Diese Erkenntnisse haben Bedeutung über den Fall Ostgaliziens hinaus. Sie werfen ein Licht auf die Dynamiken von Gewalt und Trauma in multiethnischen Gesellschaften während Konflikten und Totalitarismen weltweit. Sie zeigen, dass kollektive Traumen nicht nur aus den unmittelbaren Gewalttaten resultieren, sondern aus einem komplexen Geflecht sozialer Verflechtungen, historischer Erfahrungen und der Schwierigkeit, traumatische Erinnerungen in gesellschaftliche Narrative zu integrieren. Erst in den letzten Jahrzehnten ermöglicht die Forschung eine differenzierte Annäherung an die Traumata von Angehörigen verschiedenster Gruppen in Ostgalizien unter Einbeziehung persönlicher Erfahrungsberichte, Tagebücher, Erinnerungen und oral history Interviews. Diese Quellen eröffnen einen Einblick in die Gefühlswelten und sozialen Umstände der „verflochtenen Zuschauer“, die zugleich Opfer, Zeugen und teilweise ungewollte Mitwirkende waren.

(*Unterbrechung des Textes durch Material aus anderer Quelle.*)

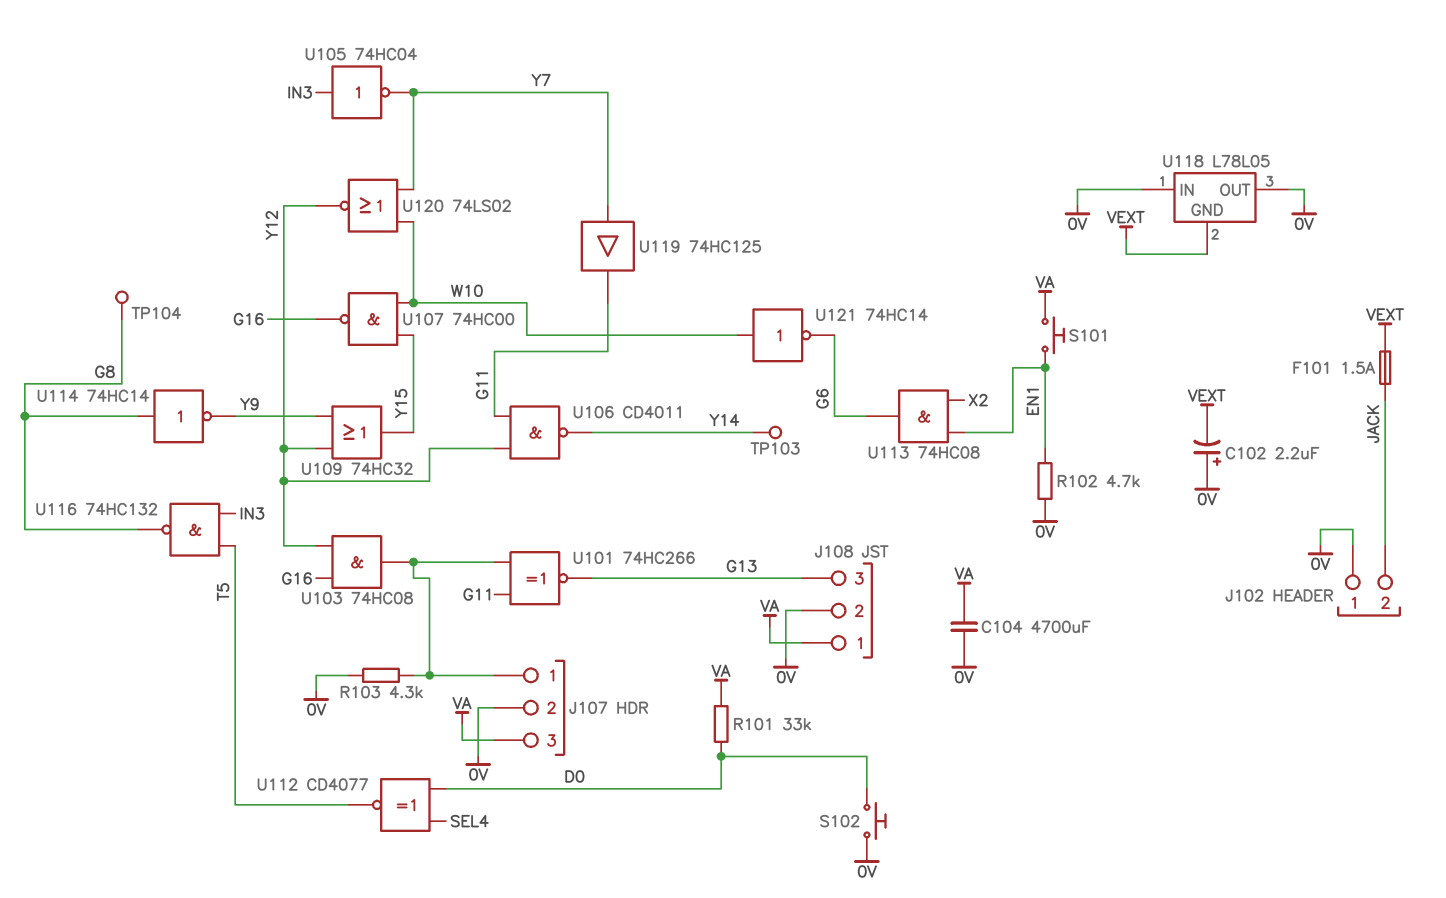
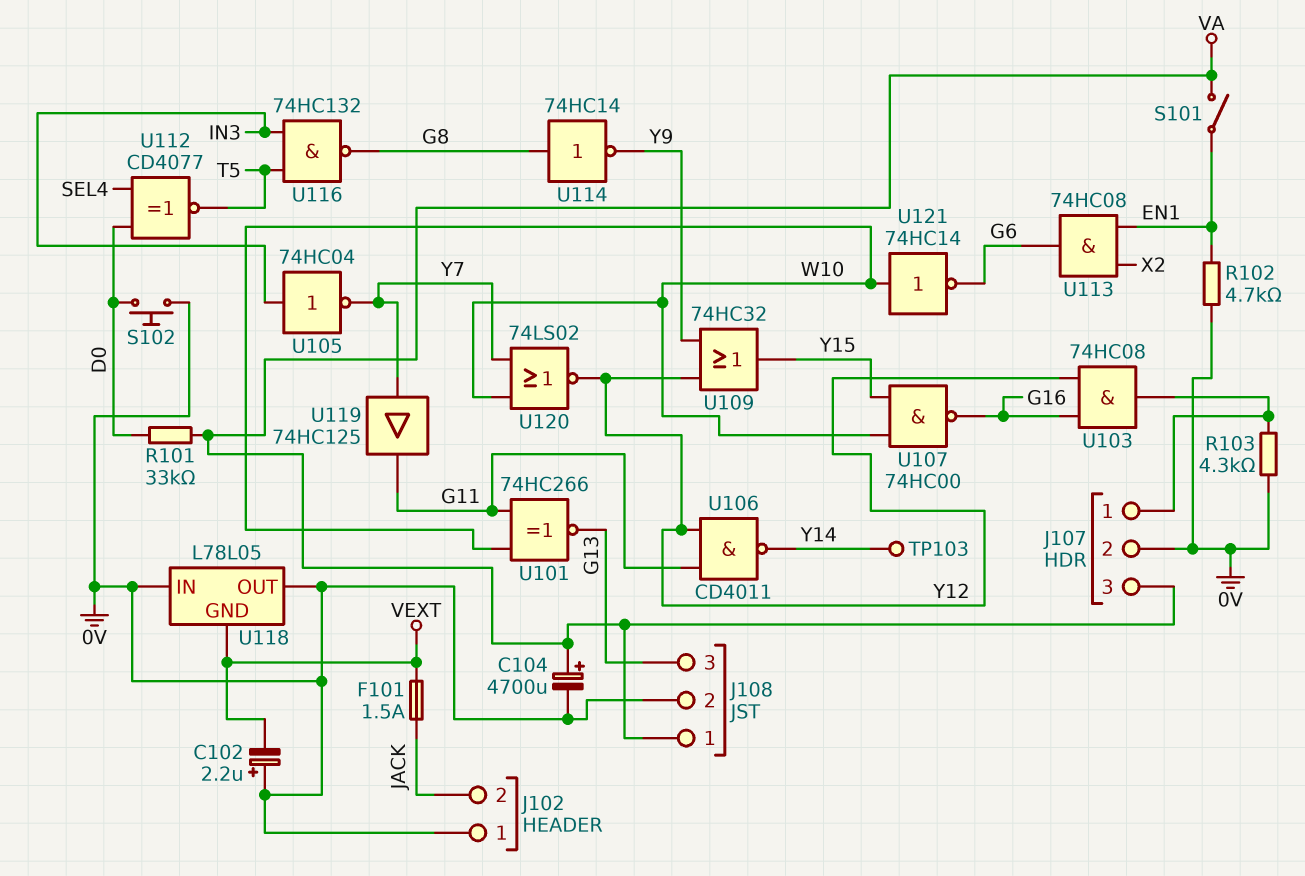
C104: 4700uF (0V, VA) -> 4700uF (plus VA, minus 0V)
S101: button (EN1, VA) -> switch (EN1, VA)
TP104: test point (G8) -> none
U101: XNOR 74HC266 (in G11, in J107/1, out G13) -> XNOR 74HC266 (in G11, in W10, out G13)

Die Erzählungen spiegeln das psychische Leiden, die Angst, die Verzweiflung, aber auch die Überlebensstrategien und das Bedürfnis nach Erinnerung wider. Die Auseinandersetzung mit diesem Kapitel der Geschichte ist wichtig für die historische Aufarbeitung, für die Versöhnung der Nachbarn im heutigen Ostgalizien und angrenzenden Regionen, aber auch für die präventive Arbeit gegen Wiederholung von Gewalt. Ein Verstehen der komplexen Traumatisierungen sensibilisiert für die Herausforderungen von post-konfliktiven Gesellschaften und betont die Notwendigkeit, sowohl individuelle als auch kollektive Traumata sichtbar zu machen und einen Raum für Traumaheilung und Erinnerungskultur zu schaffen. Die multidimensionale Natur der Traumata in Ostgalizien, die sich in psychischer Belastung, sozialem Zerfall und einer belasteten Erinnerungskultur manifestiert, ist trotz der historischen Herkunft hochaktuell. Sie lehrt uns, dass die Wahrnehmung von Opfern und Tätern in Konflikten vielschichtig sein muss und dass die Rolle der Zuschauer und Mittäter eine entscheidende Wirkung auf das soziale Gefüge und die Generationen danach hat.
Nur durch eine solche komplexe Sichtweise können wir das volle Ausmaß von Leid und Trauma erfassen und gegebenenfalls den Grundstein für Heilung und Versöhnung legen.